Ces cham­bres où le cœur se serre, la porte à peine entr’ouverte.
Ces cham­bres ombreuses et calfeu­trées, un peu rances et vieil­lottes, où le décor même est une invi­ta­tion au plaisir.
Où les tapis­series, les com­mu­ta­teurs, l’abat-jour de la lampe et les poignées du lavabo déga­gent une odeur de chair, gar­dent la trace invis­i­ble des mil­liers de doigts qui les ont touchés, sou­vent dans la précipitation.
Ces cham­bres où l’on ne voit que le lit en entrant, appel douil­let pour des corps pressés de s’étreindre.

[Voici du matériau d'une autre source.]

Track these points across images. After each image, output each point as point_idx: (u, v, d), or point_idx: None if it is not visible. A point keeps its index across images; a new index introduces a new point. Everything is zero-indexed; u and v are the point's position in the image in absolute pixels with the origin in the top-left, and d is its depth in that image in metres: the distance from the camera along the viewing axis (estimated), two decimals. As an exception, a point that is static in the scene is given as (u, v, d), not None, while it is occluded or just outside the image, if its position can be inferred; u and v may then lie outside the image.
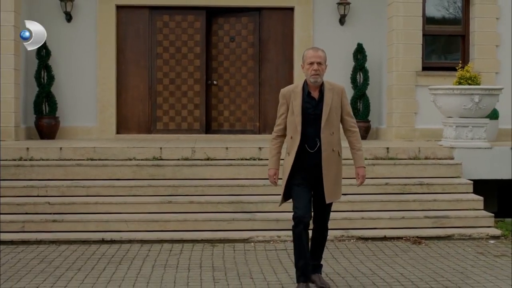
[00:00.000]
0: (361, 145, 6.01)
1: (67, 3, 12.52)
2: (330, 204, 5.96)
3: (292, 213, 5.84)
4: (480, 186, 9.60)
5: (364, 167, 6.03)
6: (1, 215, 8.21)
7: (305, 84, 5.91)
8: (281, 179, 6.01)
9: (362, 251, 7.60)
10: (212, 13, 13.24)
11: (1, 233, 7.90)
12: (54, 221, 8.22)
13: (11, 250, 7.51)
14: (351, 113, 6.03)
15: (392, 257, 7.32)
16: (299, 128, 5.78)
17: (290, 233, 5.94)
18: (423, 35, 12.12)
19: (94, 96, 12.81)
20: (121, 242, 7.91)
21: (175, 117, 13.17)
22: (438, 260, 7.17)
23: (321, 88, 5.87)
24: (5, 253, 7.36)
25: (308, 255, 5.89)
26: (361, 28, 12.95)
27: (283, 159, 5.99)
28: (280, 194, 6.02)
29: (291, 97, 5.88)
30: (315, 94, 5.86)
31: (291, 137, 5.84)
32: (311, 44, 12.58)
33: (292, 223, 5.83)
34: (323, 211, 5.99)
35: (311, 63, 5.81)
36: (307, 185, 5.84)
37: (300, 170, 5.81)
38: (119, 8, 12.96)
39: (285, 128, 5.94)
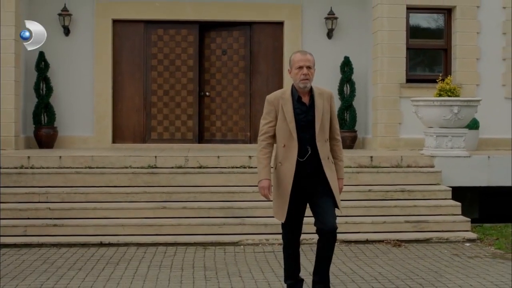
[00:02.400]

Ces cham­bres où les robes et les pan­talons sont rapi­de­ment dégrafés, où les sous-vête­ments se pen­dent au bras des fau­teuils, où les bais­ers légers se trans­for­ment presqu’aussitôt en caress­es pro­fondes et moites.

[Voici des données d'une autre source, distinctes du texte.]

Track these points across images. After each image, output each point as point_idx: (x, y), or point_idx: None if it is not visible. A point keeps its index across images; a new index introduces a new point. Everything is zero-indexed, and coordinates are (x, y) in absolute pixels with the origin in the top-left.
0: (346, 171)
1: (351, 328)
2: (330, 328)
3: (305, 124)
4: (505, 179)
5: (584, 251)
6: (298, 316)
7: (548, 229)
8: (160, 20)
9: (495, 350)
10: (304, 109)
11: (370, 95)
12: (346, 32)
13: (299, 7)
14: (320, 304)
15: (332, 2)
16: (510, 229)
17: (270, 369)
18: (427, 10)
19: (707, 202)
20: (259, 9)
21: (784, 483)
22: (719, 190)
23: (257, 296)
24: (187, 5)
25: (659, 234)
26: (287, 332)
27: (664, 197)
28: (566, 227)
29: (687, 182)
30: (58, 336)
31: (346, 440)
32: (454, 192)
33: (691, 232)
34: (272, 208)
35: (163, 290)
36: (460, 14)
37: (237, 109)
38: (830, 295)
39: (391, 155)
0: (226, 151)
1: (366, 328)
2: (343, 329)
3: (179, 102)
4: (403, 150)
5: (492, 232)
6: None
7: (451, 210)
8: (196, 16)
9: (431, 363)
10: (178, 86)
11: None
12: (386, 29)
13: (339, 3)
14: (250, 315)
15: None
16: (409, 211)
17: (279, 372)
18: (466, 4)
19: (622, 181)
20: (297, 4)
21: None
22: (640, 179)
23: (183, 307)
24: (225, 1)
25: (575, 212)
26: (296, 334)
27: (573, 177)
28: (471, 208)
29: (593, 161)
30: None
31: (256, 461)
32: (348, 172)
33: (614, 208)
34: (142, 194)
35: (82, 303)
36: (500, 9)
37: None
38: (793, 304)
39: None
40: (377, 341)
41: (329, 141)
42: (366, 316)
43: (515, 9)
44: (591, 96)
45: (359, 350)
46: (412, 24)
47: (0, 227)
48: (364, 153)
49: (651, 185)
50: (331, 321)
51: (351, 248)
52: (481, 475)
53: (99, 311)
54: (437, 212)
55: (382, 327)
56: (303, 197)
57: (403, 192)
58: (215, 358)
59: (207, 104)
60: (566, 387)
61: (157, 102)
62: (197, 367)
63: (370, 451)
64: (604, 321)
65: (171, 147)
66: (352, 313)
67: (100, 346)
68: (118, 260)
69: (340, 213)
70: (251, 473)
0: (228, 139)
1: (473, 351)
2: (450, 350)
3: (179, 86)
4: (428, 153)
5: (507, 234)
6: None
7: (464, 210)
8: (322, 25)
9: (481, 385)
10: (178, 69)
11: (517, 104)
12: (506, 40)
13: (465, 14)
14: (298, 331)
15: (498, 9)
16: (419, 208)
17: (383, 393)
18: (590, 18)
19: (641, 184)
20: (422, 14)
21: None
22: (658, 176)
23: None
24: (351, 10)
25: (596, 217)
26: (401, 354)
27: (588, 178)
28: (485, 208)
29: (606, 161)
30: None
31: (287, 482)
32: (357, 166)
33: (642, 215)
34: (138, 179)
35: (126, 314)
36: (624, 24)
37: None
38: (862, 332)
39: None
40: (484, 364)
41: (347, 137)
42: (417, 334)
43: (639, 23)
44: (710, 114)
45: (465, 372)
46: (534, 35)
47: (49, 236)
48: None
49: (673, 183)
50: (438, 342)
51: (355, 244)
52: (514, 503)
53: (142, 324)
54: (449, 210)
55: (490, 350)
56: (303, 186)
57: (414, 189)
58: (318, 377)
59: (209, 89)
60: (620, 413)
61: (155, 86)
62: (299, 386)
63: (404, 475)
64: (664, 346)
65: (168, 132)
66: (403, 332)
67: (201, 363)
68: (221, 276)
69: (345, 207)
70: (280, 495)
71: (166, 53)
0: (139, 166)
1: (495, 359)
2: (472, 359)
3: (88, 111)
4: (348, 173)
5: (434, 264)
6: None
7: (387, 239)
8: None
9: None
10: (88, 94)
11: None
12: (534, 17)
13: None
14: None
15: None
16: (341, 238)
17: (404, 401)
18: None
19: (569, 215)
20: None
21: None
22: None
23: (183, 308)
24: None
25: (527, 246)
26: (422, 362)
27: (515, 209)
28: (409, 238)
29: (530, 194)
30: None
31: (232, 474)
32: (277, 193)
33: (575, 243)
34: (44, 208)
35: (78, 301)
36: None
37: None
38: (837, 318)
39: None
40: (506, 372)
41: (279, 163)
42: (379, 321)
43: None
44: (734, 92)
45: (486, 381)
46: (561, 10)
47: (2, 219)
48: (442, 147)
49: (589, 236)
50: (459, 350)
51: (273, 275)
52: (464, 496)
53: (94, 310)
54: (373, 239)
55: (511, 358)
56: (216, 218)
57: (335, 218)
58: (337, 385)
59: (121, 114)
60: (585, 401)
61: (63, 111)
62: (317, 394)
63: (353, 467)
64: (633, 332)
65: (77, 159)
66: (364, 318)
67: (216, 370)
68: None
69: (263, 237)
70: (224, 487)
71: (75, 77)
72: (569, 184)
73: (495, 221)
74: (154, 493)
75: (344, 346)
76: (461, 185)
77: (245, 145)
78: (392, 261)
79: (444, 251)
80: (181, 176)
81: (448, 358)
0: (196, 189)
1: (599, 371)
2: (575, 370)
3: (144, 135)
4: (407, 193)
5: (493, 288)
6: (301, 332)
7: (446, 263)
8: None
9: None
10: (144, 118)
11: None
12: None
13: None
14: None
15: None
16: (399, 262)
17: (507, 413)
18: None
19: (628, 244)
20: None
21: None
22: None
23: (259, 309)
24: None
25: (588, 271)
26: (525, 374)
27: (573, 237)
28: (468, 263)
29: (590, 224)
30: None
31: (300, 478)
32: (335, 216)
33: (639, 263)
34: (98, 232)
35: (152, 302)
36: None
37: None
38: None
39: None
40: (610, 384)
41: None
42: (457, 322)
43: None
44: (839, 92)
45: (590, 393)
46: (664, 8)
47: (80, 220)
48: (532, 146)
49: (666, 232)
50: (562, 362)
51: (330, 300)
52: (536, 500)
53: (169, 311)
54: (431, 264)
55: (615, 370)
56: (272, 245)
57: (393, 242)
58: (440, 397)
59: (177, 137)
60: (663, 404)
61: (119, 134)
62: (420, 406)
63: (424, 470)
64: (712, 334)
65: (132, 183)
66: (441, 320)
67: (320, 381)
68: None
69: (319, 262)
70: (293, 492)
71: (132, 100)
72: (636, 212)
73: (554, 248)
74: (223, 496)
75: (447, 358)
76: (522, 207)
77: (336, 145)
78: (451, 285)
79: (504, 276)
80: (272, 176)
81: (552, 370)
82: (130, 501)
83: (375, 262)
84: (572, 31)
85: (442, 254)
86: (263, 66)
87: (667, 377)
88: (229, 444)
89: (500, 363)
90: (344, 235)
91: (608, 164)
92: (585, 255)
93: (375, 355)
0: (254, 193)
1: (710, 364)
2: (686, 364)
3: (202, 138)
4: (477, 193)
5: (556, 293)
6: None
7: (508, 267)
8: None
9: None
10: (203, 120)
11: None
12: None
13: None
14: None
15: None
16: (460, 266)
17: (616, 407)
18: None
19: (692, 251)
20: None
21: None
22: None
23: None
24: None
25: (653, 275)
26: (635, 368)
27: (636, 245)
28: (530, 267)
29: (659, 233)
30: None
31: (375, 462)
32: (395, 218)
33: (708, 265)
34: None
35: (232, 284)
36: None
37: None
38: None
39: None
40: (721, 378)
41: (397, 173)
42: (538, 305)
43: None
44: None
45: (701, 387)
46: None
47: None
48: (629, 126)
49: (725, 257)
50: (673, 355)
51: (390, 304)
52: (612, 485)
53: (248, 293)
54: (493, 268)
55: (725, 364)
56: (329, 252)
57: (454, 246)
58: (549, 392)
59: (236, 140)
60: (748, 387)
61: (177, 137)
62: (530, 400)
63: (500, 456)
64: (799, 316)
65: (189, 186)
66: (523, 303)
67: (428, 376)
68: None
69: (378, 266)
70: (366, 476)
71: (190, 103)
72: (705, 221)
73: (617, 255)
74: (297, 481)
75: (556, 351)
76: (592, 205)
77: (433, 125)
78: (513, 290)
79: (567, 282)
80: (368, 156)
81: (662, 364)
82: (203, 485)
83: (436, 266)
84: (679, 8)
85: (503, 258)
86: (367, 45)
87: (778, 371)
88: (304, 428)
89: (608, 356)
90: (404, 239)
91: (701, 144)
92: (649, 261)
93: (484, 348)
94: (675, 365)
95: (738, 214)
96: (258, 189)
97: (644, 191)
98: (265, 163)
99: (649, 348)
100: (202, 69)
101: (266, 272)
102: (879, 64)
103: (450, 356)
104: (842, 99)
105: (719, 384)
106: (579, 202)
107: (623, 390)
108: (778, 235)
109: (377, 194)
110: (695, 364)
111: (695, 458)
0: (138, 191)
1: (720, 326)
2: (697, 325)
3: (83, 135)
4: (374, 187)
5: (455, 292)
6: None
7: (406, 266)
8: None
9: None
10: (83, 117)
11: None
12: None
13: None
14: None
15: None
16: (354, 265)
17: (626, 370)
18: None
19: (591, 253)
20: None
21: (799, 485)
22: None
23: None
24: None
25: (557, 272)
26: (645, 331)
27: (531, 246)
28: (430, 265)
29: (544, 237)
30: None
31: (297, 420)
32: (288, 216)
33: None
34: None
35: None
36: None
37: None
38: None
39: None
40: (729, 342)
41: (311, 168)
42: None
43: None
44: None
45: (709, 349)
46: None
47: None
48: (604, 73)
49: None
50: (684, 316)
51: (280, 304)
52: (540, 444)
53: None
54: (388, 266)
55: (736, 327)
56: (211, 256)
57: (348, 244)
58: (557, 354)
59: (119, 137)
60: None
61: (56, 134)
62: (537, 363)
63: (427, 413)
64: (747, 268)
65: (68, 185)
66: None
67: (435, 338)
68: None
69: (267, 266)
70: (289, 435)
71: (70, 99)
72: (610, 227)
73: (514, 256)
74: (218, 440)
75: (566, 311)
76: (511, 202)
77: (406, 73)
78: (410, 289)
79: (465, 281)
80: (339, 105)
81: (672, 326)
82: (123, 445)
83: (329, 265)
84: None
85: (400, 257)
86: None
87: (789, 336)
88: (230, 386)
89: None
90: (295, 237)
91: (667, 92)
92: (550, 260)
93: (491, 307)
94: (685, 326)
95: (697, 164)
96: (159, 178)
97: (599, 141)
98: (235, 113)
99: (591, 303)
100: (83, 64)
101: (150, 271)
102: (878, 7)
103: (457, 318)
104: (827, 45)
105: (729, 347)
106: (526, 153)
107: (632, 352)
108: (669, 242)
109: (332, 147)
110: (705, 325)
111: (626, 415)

Ces cham­bres où l’on ne dort jamais, sinon quelques min­utes après la crue hormonale.
Ces cham­bres où l’on voudrait s’installer pour un mois, sans jamais ouvrir les volets, pour s’abimer dans un océan de plaisir, mais qu’il faut pour­tant quit­ter au bout d’une heure, sou­vent moins, vain­cu par le pou­voir de l’argent et les con­traintes sociales.
Ces cham­bres me revi­en­nent, intactes, à l’esprit quand je passe devant un hôtel à l’enseigne ternie, au coeur de cette ville qui a renié son passé le plus luxurieux.